__Instructions to follow__
Copy the material below word for word, starting at the line that contains "Luxembourg | EN" and ending at the line that contains "Our Lady of Mercy 41, Mt. Vernon 0: The", with both of those lines included. Leave the pictures out of your copy.

*** Supplied records Section Begins ***

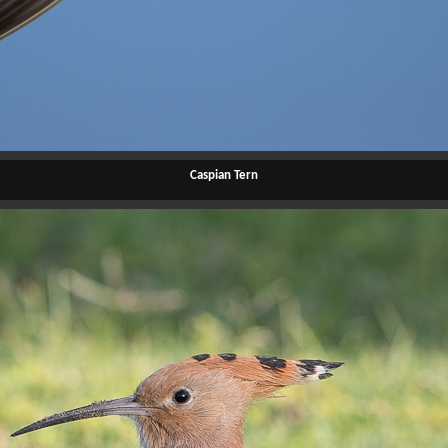
Caspian Tern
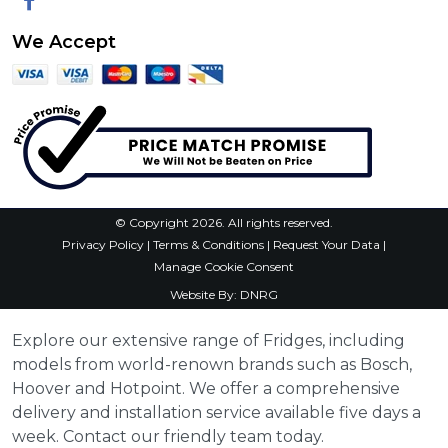
Facebook
We Accept
© Copyright 2026. All rights reserved.
Privacy Policy
|
Terms & Conditions
|
Request Your Data
|
Manage Cookie Consent
Website By:
DNRG
Explore our extensive range of Fridges, including
models from world-renown brands such as Bosch,
Hoover and Hotpoint. We offer a comprehensive
delivery and installation service available five days a
week. Contact our friendly team today.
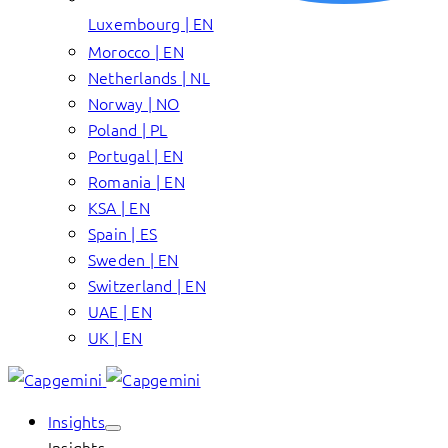
Luxembourg | EN
Morocco | EN
Netherlands | NL
Norway | NO
Poland | PL
Portugal | EN
Romania | EN
KSA | EN
Spain | ES
Sweden | EN
Switzerland | EN
UAE | EN
UK | EN
Insights
Insights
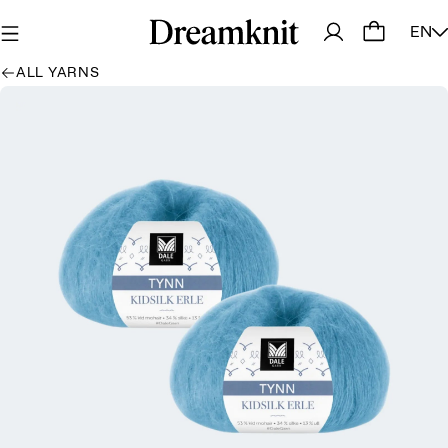
EN
ALL YARNS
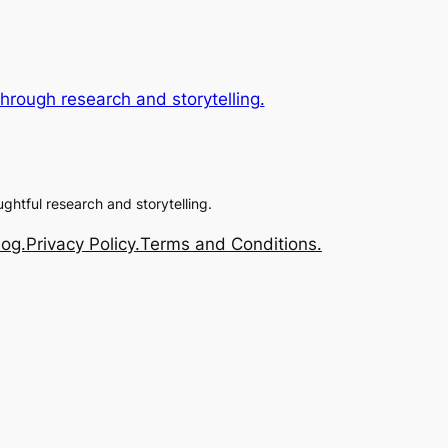
rough research and storytelling.
ughtful research and storytelling.
log.
Privacy Policy.
Terms and Conditions.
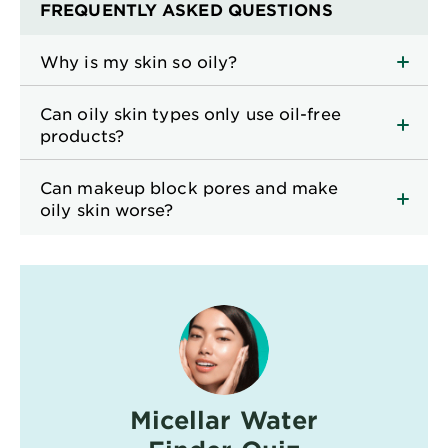
FREQUENTLY ASKED QUESTIONS
Why is my skin so oily?
Can oily skin types only use oil-free
products?
Can makeup block pores and make
oily skin worse?
Micellar Water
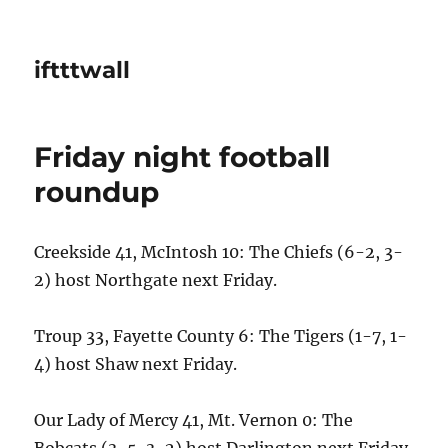
iftttwall
Friday night football
roundup
Creekside 41, McIntosh 10: The Chiefs (6-2, 3-
2) host Northgate next Friday.
Troup 33, Fayette County 6: The Tigers (1-7, 1-
4) host Shaw next Friday.
Our Lady of Mercy 41, Mt. Vernon 0: The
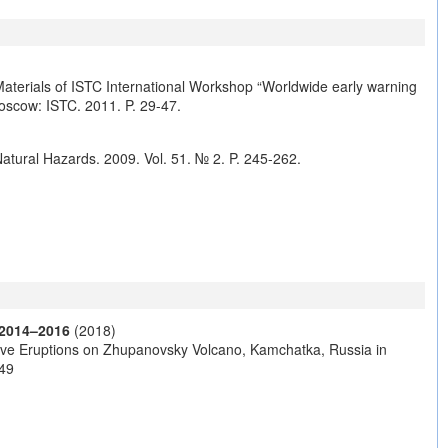
 Materials of ISTC International Workshop “Worldwide early warning
Moscow: ISTC. 2011. P. 29-47.
Natural Hazards. 2009. Vol. 51. № 2. P. 245-262.
 2014–2016
(2018)
sive Eruptions on Zhupanovsky Volcano, Kamchatka, Russia in
049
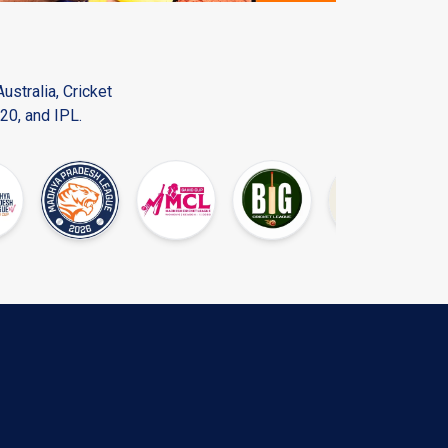
ustralia, Cricket
20, and IPL.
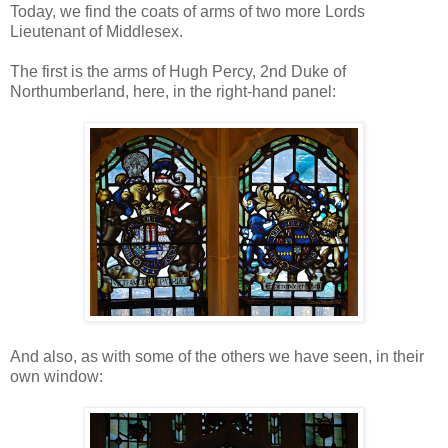
Today, we find the coats of arms of two more Lords
Lieutenant of Middlesex.
The first is the arms of Hugh Percy, 2nd Duke of
Northumberland, here, in the right-hand panel:
And also, as with some of the others we have seen, in their
own window:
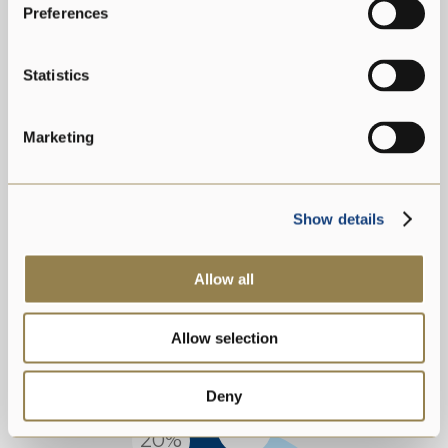
Preferences
AGE GROUPS
2021
Statistics
Marketing
Show details
Allow all
Age 30-50
Age <30
Allow selection
Age >50
Deny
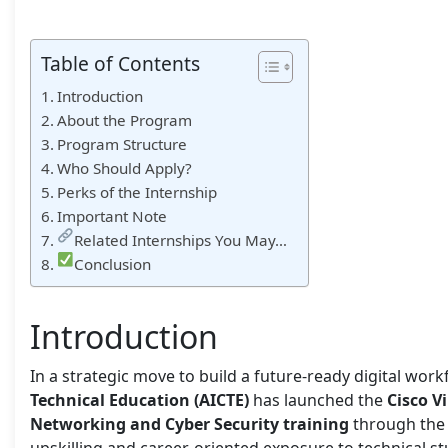
Table of Contents
Introduction
About the Program
Program Structure
Who Should Apply?
Perks of the Internship
Important Note
Related Internships You May…
Conclusion
Introduction
In a strategic move to build a future-ready digital work
Technical Education (AICTE)
has launched the
Cisco V
Networking and Cyber Security training
through th
upskilling and career-oriented exposure to technical st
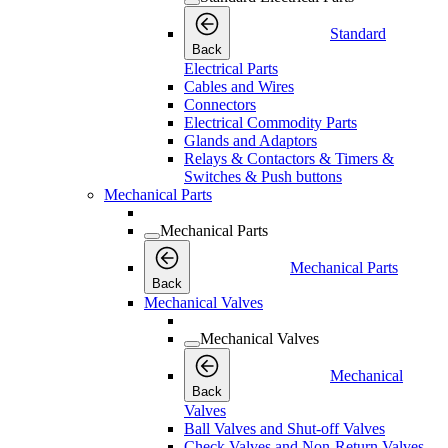
Standard
Back
Electrical Parts
Cables and Wires
Connectors
Electrical Commodity Parts
Glands and Adaptors
Relays & Contactors & Timers &
Switches & Push buttons
Mechanical Parts
Mechanical Parts
Mechanical Parts
Back
Mechanical Valves
Mechanical Valves
Mechanical
Back
Valves
Ball Valves and Shut-off Valves
Check Valves and Non-Return Valves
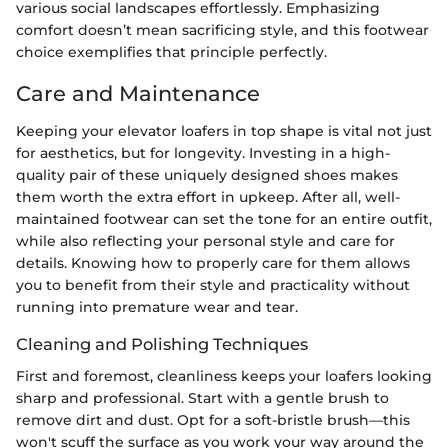
various social landscapes effortlessly. Emphasizing
comfort doesn’t mean sacrificing style, and this footwear
choice exemplifies that principle perfectly.
Care and Maintenance
Keeping your elevator loafers in top shape is vital not just
for aesthetics, but for longevity. Investing in a high-
quality pair of these uniquely designed shoes makes
them worth the extra effort in upkeep. After all, well-
maintained footwear can set the tone for an entire outfit,
while also reflecting your personal style and care for
details. Knowing how to properly care for them allows
you to benefit from their style and practicality without
running into premature wear and tear.
Cleaning and Polishing Techniques
First and foremost, cleanliness keeps your loafers looking
sharp and professional. Start with a gentle brush to
remove dirt and dust. Opt for a soft-bristle brush—this
won't scuff the surface as you work your way around the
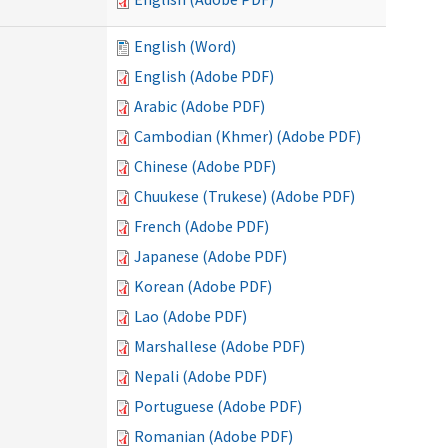
English (Word)
English (Adobe PDF)
Arabic (Adobe PDF)
Cambodian (Khmer) (Adobe PDF)
Chinese (Adobe PDF)
Chuukese (Trukese) (Adobe PDF)
French (Adobe PDF)
Japanese (Adobe PDF)
Korean (Adobe PDF)
Lao (Adobe PDF)
Marshallese (Adobe PDF)
Nepali (Adobe PDF)
Portuguese (Adobe PDF)
Romanian (Adobe PDF)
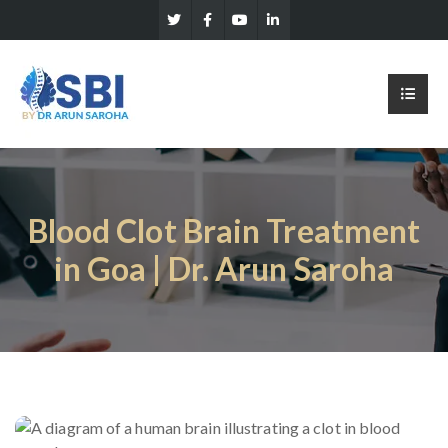
Blood Clot Brain Treatment
in Goa | Dr. Arun Saroha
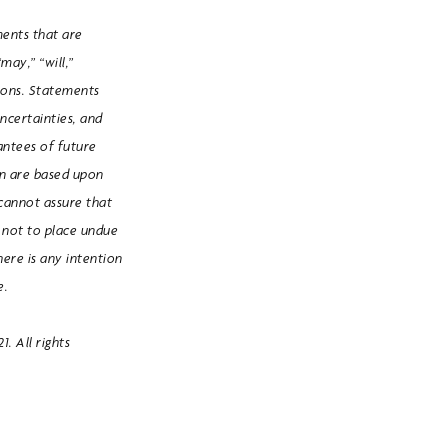
ments that are
may,” “will,”
ssions. Statements
uncertainties, and
rantees of future
in are based upon
cannot assure that
d not to place undue
here is any intention
e.
. All rights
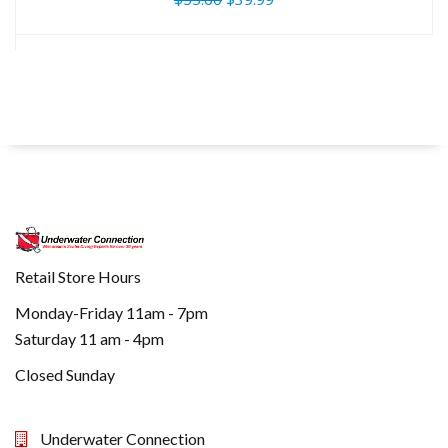
Retail Store Hours
Monday-Friday 11am - 7pm
Saturday 11 am - 4pm
Closed Sunday
Underwater Connection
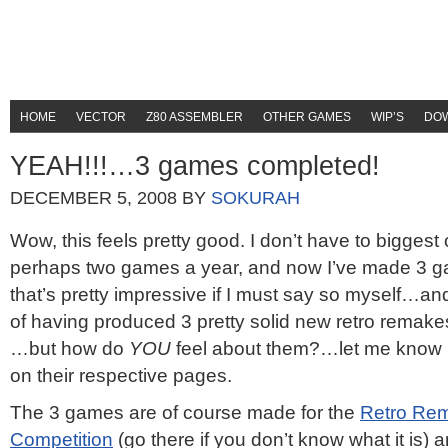
HOME
VECTOR
Z80 ASSEMBLER
OTHER GAMES
WIP’S
DO
YEAH!!!…3 games completed!
DECEMBER 5, 2008
BY
SOKURAH
Wow, this feels pretty good. I don’t have to bigges
perhaps two games a year, and now I’ve made 3 g
that’s pretty impressive if I must say so myself…and
of having produced 3 pretty solid new retro remake
…but how do
YOU
feel about them?…let me know 
on their respective pages.
The 3 games are of course made for the
Retro Re
Competition
(go there if you don’t know what it is)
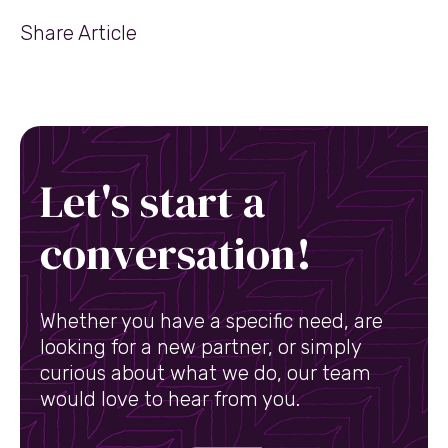
Share Article
Let's start a
conversation!
Whether you have a specific need, are
looking for a new partner, or simply
curious about what we do, our team
would love to hear from you.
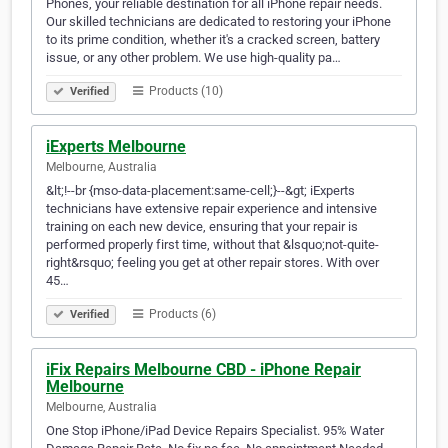
Phones, your reliable destination for all iPhone repair needs.
Our skilled technicians are dedicated to restoring your iPhone
to its prime condition, whether it's a cracked screen, battery
issue, or any other problem. We use high-quality pa…
Products (10)
Verified
iExperts Melbourne
Melbourne, Australia
&lt;!--br {mso-data-placement:same-cell;}--&gt; iExperts
technicians have extensive repair experience and intensive
training on each new device, ensuring that your repair is
performed properly first time, without that &lsquo;not-quite-
right&rsquo; feeling you get at other repair stores. With over
45…
Products (6)
Verified
iFix Repairs Melbourne CBD - iPhone Repair
Melbourne
Melbourne, Australia
One Stop iPhone/iPad Device Repairs Specialist. 95% Water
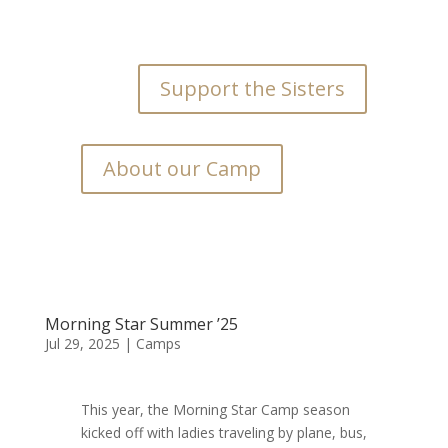
Support the Sisters
About our Camp
Morning Star Summer ’25
Jul 29, 2025
|
Camps
This year, the Morning Star Camp season
kicked off with ladies traveling by plane, bus,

*** Supplied records Section Ends ***

__Exercise result__
Luxembourg | EN
Morocco | EN
Netherlands | NL
Norway | NO
Poland | PL
Portugal | EN
Romania | EN
KSA | EN
Spain | ES
Sweden | EN
Switzerland | EN
UAE | EN
UK | EN
Insights
Insights
EN
ALL YARNS
rough research and storytelling.
ughtful research and storytelling.
log.
Privacy Policy.
Terms and Conditions.
FREQUENTLY ASKED QUESTIONS
Why is my skin so oily?
Can oily skin types only use oil-free
products?
Can makeup block pores and make
oily skin worse?
Micellar Water
iftttwall
Friday night football
roundup
Creekside 41, McIntosh 10: The Chiefs (6-2, 3-
2) host Northgate next Friday.
Troup 33, Fayette County 6: The Tigers (1-7, 1-
4) host Shaw next Friday.
Our Lady of Mercy 41, Mt. Vernon 0: The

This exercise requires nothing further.